Specialty of the House
In Mount Clemens, a popular public basement bar in a private home is on the up and up, providing a down-to-earth setting for thirsty locals
Just start down the basement steps in the old house on Avery Street, and you’ll hear the soft chatter of locals and smell the half-pound of fresh beef that just hit the grill.
Continue down the narrow stairway leading to the subterranean hangout — proceeding with care if you’re taller than 6 feet 2 inches (ceiling height) — and you’ll find a clientele who glance up, smile, and then return to their conversations.
At midday, those patrons include Mount Clemens judges, lawyers, police, residents, and celebrities who come for lunch. After dark, visitors as young as the household college grad to as old as grandparents drop by to lounge in the basement. Occasionally, celebrities (Mark “The Bird” Fidrych visited) mingle with the locals.
The 33-by-14-foot room is furnished in textbook bar décor: neon lights, beer posters, five television screens, dark paneling, humorous slogans, Wolverine and Spartan athletic schedules, and a quote attributed to God that reads: “Don’t make me come down there.”
Many do go down there daily. And by your second visit, some will know your name. Just as quickly, you’ll learn that they don’t frequent the basement for pool (there aren’t any tables) or darts (the ceiling is too low). And they don’t seek a flashy DJ, because there isn’t one. Locals descend to the basement to play music and cards, eat burgers and liverwurst sandwiches, and talk.
“The [U.S.] Revolution was started in a tavern,” says Tim Regal, a basement regular for three decades. “I think it’s because it’s such an enclosed space, and there aren’t a lot of distractions, that it causes people to communicate with each other.”
But no insurrection is being plotted here, in what’s known as the Eastside Tavern, although it’s actually the basement of a white farmhouse. The cellar level, dug out in 1909, became a place where locals could belly up for a 2-cent glass of beer. In 1933, it became the Eastside Tavern.

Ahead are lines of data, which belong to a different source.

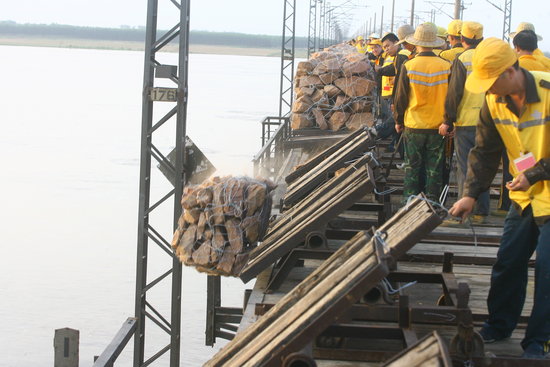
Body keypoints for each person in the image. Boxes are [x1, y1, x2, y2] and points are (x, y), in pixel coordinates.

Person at [449, 37, 550, 359]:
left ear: (511, 71)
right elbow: (485, 151)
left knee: (547, 271)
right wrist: (470, 194)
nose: (487, 89)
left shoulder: (548, 93)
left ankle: (538, 341)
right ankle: (499, 324)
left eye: (491, 82)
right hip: (524, 198)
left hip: (542, 192)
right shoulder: (494, 102)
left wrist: (532, 174)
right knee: (508, 263)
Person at [394, 23, 451, 202]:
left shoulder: (409, 65)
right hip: (438, 127)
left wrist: (398, 120)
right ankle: (433, 205)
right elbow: (452, 98)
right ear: (435, 43)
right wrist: (450, 121)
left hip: (414, 125)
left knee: (412, 168)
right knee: (434, 169)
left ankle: (409, 204)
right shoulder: (447, 65)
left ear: (416, 43)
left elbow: (401, 97)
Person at [441, 21, 490, 225]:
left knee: (464, 167)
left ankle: (463, 212)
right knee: (484, 165)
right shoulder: (489, 57)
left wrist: (448, 120)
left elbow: (455, 92)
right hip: (488, 121)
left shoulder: (462, 59)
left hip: (467, 121)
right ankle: (481, 211)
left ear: (462, 39)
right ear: (480, 38)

Its official status is a bit of an oddity. When Mount Clemens was rezoned in 1981, the tavern was grandfathered in, says Cheryl Printz, who works in the city’s Community Development department. That makes Frank DeBruyn the owner of the only basement bar in town.
DeBruyn bought the house in 1991, and has lived above the watering hole for the last eight years. Look for him at the end of the bar. He’s the bespectacled guy wearing a button-up shirt and a big smile. Susie, his Brittany spaniel, lies quietly at his feet.
He likes to say that he lives in a regular house with a living room, bathroom, bedroom, and kitchen. Oh, and there’s the ATM in the basement. One floor below his bed, patrons play a Wurlitzer jukebox and bring their guitars on Saturday nights. The sound, he says, doesn’t bother him much.
Apparently not. He rises early, at 8 most mornings, and heads to a nearby farmer’s market, where he buys enough fresh beef to make the 20 to 50 hamburgers that a lone employee cooks and serves for lunch daily. “I don’t like that frozen stuff,” he says. Last summer, bartender-waitress-cook Laurie Woodworth topped the usual burgers with slices of hefty tomatoes from her own garden. Two other staffers round out DeBruyn’s crew. They oversee a simple menu that offers a range of libations from Schlitz to chardonnay to Coca-Cola.
Woodworth says her basement-level job is “like throwing your own party at your house.”
And to the casual eye, it’s just that. In the backyard, where the grass is freshly mown, there’s a picnic table, an RV, and a shed that holds what his basement would, if it weren’t a bar. The domestic scene continues down into that commercial space. Photos of DeBruyn’s kith and kin, including one of his baby granddaughter, hang just behind the neatly arranged liquor bottles.
“It’s like family down here,” Woodworth says. Newcomers find themselves chatting and eating chips as if they’re catching up with relatives. Before long, they’re petting Susie the spaniel as she ambles by, forgetting that they’d just entered the home of a complete stranger.